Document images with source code

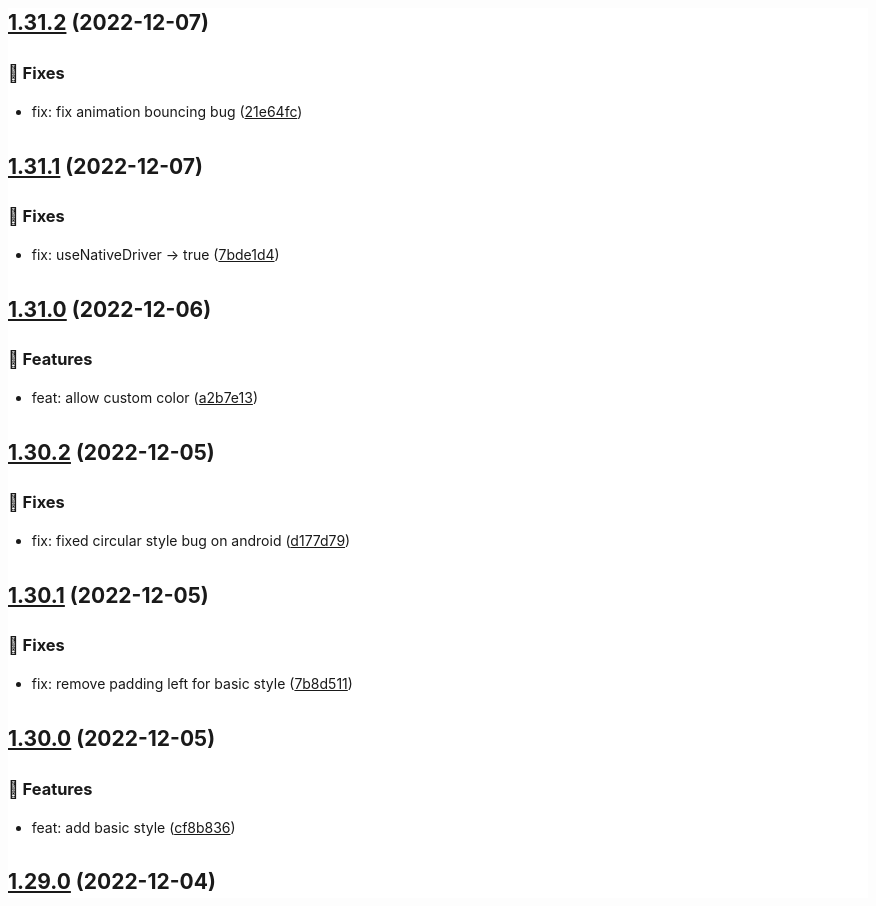 ## [1.31.2](https://github.com/Growth-UI/Growth-UI-Native/compare/v1.31.1...v1.31.2) (2022-12-07)

### 🐛  Fixes
* fix: fix animation bouncing bug ([21e64fc](https://github.com/Growth-UI/Growth-UI-Native/commit/21e64fc56ab7f984e5554965c0a29ead5efdd79d))

## [1.31.1](https://github.com/Growth-UI/Growth-UI-Native/compare/v1.31.0...v1.31.1) (2022-12-07)

### 🐛  Fixes
* fix: useNativeDriver -> true ([7bde1d4](https://github.com/Growth-UI/Growth-UI-Native/commit/7bde1d472b5b2e76e6999e666b019e8c10b8d2ec))

## [1.31.0](https://github.com/Growth-UI/Growth-UI-Native/compare/v1.30.2...v1.31.0) (2022-12-06)

### 🚀  Features
* feat: allow custom color ([a2b7e13](https://github.com/Growth-UI/Growth-UI-Native/commit/a2b7e131ac10ef8f45263380082380a16b496ea1))

## [1.30.2](https://github.com/Growth-UI/Growth-UI-Native/compare/v1.30.1...v1.30.2) (2022-12-05)

### 🐛  Fixes
* fix: fixed circular style bug on android ([d177d79](https://github.com/Growth-UI/Growth-UI-Native/commit/d177d791491dd3ae3932d3c5d31bda0175683c98))

## [1.30.1](https://github.com/Growth-UI/Growth-UI-Native/compare/v1.30.0...v1.30.1) (2022-12-05)

### 🐛  Fixes
* fix: remove padding left for basic style ([7b8d511](https://github.com/Growth-UI/Growth-UI-Native/commit/7b8d51180ab0c189668236b2bf6cc85cb3ebafb2))

## [1.30.0](https://github.com/Growth-UI/Growth-UI-Native/compare/v1.29.0...v1.30.0) (2022-12-05)

### 🚀  Features
* feat: add basic style ([cf8b836](https://github.com/Growth-UI/Growth-UI-Native/commit/cf8b83621d537f407d5ed4272cf788ea13440cca))

## [1.29.0](https://github.com/Growth-UI/Growth-UI-Native/compare/v1.28.7...v1.29.0) (2022-12-04)
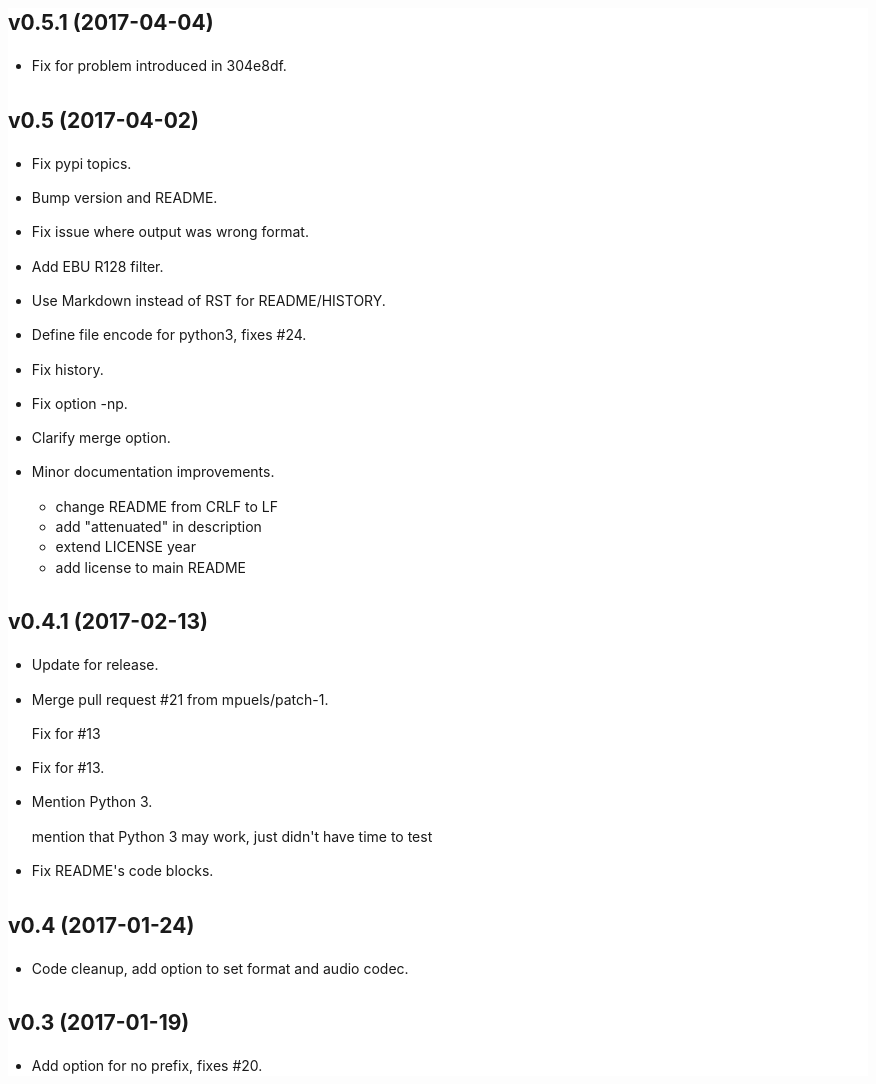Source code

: 
## v0.5.1 (2017-04-04)

* Fix for problem introduced in 304e8df.


## v0.5 (2017-04-02)

* Fix pypi topics.

* Bump version and README.

* Fix issue where output was wrong format.

* Add EBU R128 filter.

* Use Markdown instead of RST for README/HISTORY.

* Define file encode for python3, fixes #24.

* Fix history.

* Fix option -np.

* Clarify merge option.

* Minor documentation improvements.

  - change README from CRLF to LF
  - add "attenuated" in description
  - extend LICENSE year
  - add license to main README


## v0.4.1 (2017-02-13)

* Update for release.

* Merge pull request #21 from mpuels/patch-1.

  Fix for #13

* Fix for #13.

* Mention Python 3.

  mention that Python 3 may work, just didn't have time to test

* Fix README's code blocks.


## v0.4 (2017-01-24)

* Code cleanup, add option to set format and audio codec.


## v0.3 (2017-01-19)

* Add option for no prefix, fixes #20.
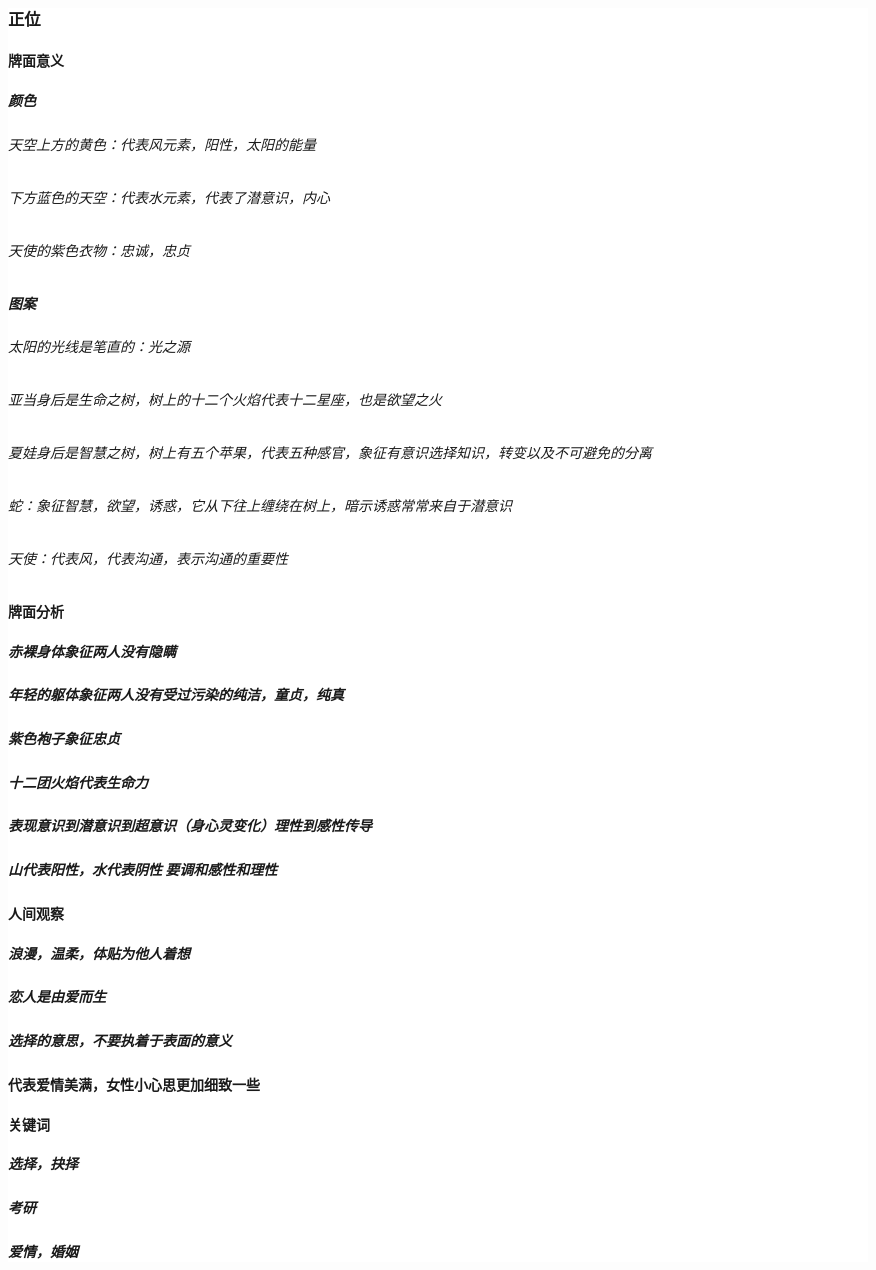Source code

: ### 正位

#### 牌面意义

##### 颜色

###### 天空上方的黄色：代表风元素，阳性，太阳的能量

###### 下方蓝色的天空：代表水元素，代表了潜意识，内心

###### 天使的紫色衣物：忠诚，忠贞

##### 图案

###### 太阳的光线是笔直的：光之源

###### 亚当身后是生命之树，树上的十二个火焰代表十二星座，也是欲望之火

###### 夏娃身后是智慧之树，树上有五个苹果，代表五种感官，象征有意识选择知识，转变以及不可避免的分离

###### 蛇：象征智慧，欲望，诱惑，它从下往上缠绕在树上，暗示诱惑常常来自于潜意识

###### 天使：代表风，代表沟通，表示沟通的重要性

#### 牌面分析

##### 赤裸身体象征两人没有隐瞒

##### 年轻的躯体象征两人没有受过污染的纯洁，童贞，纯真

##### 紫色袍子象征忠贞

##### 十二团火焰代表生命力

##### 表现意识到潜意识到超意识（身心灵变化）理性到感性传导

##### 山代表阳性，水代表阴性 要调和感性和理性

#### 人间观察

##### 浪漫，温柔，体贴为他人着想

##### 恋人是由爱而生

##### 选择的意思，不要执着于表面的意义

#### 代表爱情美满，女性小心思更加细致一些

#### 关键词

##### 选择，抉择

##### 考研

##### 爱情，婚姻

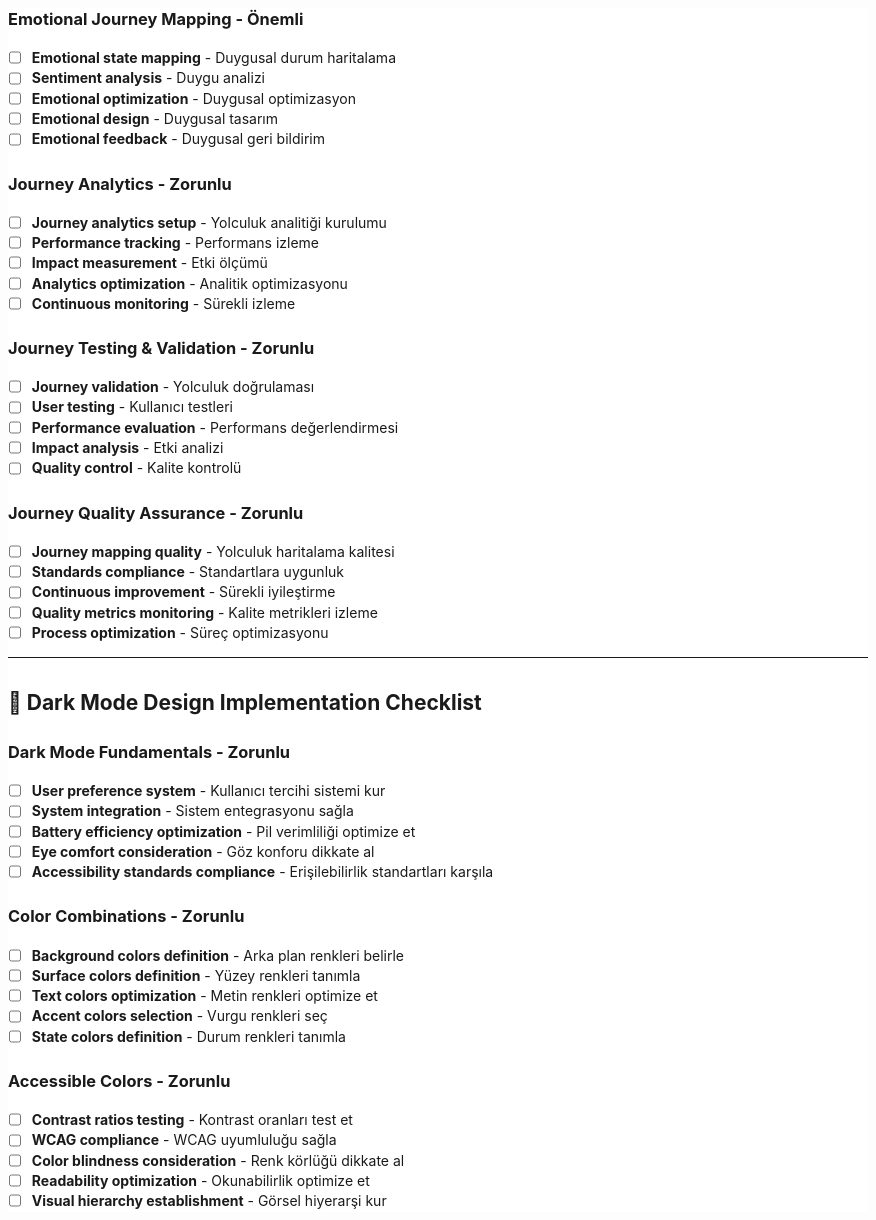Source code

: ### **Emotional Journey Mapping - Önemli**
- [ ] **Emotional state mapping** - Duygusal durum haritalama
- [ ] **Sentiment analysis** - Duygu analizi
- [ ] **Emotional optimization** - Duygusal optimizasyon
- [ ] **Emotional design** - Duygusal tasarım
- [ ] **Emotional feedback** - Duygusal geri bildirim

### **Journey Analytics - Zorunlu**
- [ ] **Journey analytics setup** - Yolculuk analitiği kurulumu
- [ ] **Performance tracking** - Performans izleme
- [ ] **Impact measurement** - Etki ölçümü
- [ ] **Analytics optimization** - Analitik optimizasyonu
- [ ] **Continuous monitoring** - Sürekli izleme

### **Journey Testing & Validation - Zorunlu**
- [ ] **Journey validation** - Yolculuk doğrulaması
- [ ] **User testing** - Kullanıcı testleri
- [ ] **Performance evaluation** - Performans değerlendirmesi
- [ ] **Impact analysis** - Etki analizi
- [ ] **Quality control** - Kalite kontrolü

### **Journey Quality Assurance - Zorunlu**
- [ ] **Journey mapping quality** - Yolculuk haritalama kalitesi
- [ ] **Standards compliance** - Standartlara uygunluk
- [ ] **Continuous improvement** - Sürekli iyileştirme
- [ ] **Quality metrics monitoring** - Kalite metrikleri izleme
- [ ] **Process optimization** - Süreç optimizasyonu

---

## 🌙 Dark Mode Design Implementation Checklist

### **Dark Mode Fundamentals - Zorunlu**
- [ ] **User preference system** - Kullanıcı tercihi sistemi kur
- [ ] **System integration** - Sistem entegrasyonu sağla
- [ ] **Battery efficiency optimization** - Pil verimliliği optimize et
- [ ] **Eye comfort consideration** - Göz konforu dikkate al
- [ ] **Accessibility standards compliance** - Erişilebilirlik standartları karşıla

### **Color Combinations - Zorunlu**
- [ ] **Background colors definition** - Arka plan renkleri belirle
- [ ] **Surface colors definition** - Yüzey renkleri tanımla
- [ ] **Text colors optimization** - Metin renkleri optimize et
- [ ] **Accent colors selection** - Vurgu renkleri seç
- [ ] **State colors definition** - Durum renkleri tanımla

### **Accessible Colors - Zorunlu**
- [ ] **Contrast ratios testing** - Kontrast oranları test et
- [ ] **WCAG compliance** - WCAG uyumluluğu sağla
- [ ] **Color blindness consideration** - Renk körlüğü dikkate al
- [ ] **Readability optimization** - Okunabilirlik optimize et
- [ ] **Visual hierarchy establishment** - Görsel hiyerarşi kur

◆ Job item
Would you print, exactly as written, every line above from the one holding "- [ ] **User testing** - Kullanıcı testleri" through the one holding "- [ ] **Background", with both included and no other lines?

◆ Task response
- [ ] **User testing** - Kullanıcı testleri
- [ ] **Performance evaluation** - Performans değerlendirmesi
- [ ] **Impact analysis** - Etki analizi
- [ ] **Quality control** - Kalite kontrolü

### **Journey Quality Assurance - Zorunlu**
- [ ] **Journey mapping quality** - Yolculuk haritalama kalitesi
- [ ] **Standards compliance** - Standartlara uygunluk
- [ ] **Continuous improvement** - Sürekli iyileştirme
- [ ] **Quality metrics monitoring** - Kalite metrikleri izleme
- [ ] **Process optimization** - Süreç optimizasyonu

---

## 🌙 Dark Mode Design Implementation Checklist

### **Dark Mode Fundamentals - Zorunlu**
- [ ] **User preference system** - Kullanıcı tercihi sistemi kur
- [ ] **System integration** - Sistem entegrasyonu sağla
- [ ] **Battery efficiency optimization** - Pil verimliliği optimize et
- [ ] **Eye comfort consideration** - Göz konforu dikkate al
- [ ] **Accessibility standards compliance** - Erişilebilirlik standartları karşıla

### **Color Combinations - Zorunlu**
- [ ] **Background colors definition** - Arka plan renkleri belirle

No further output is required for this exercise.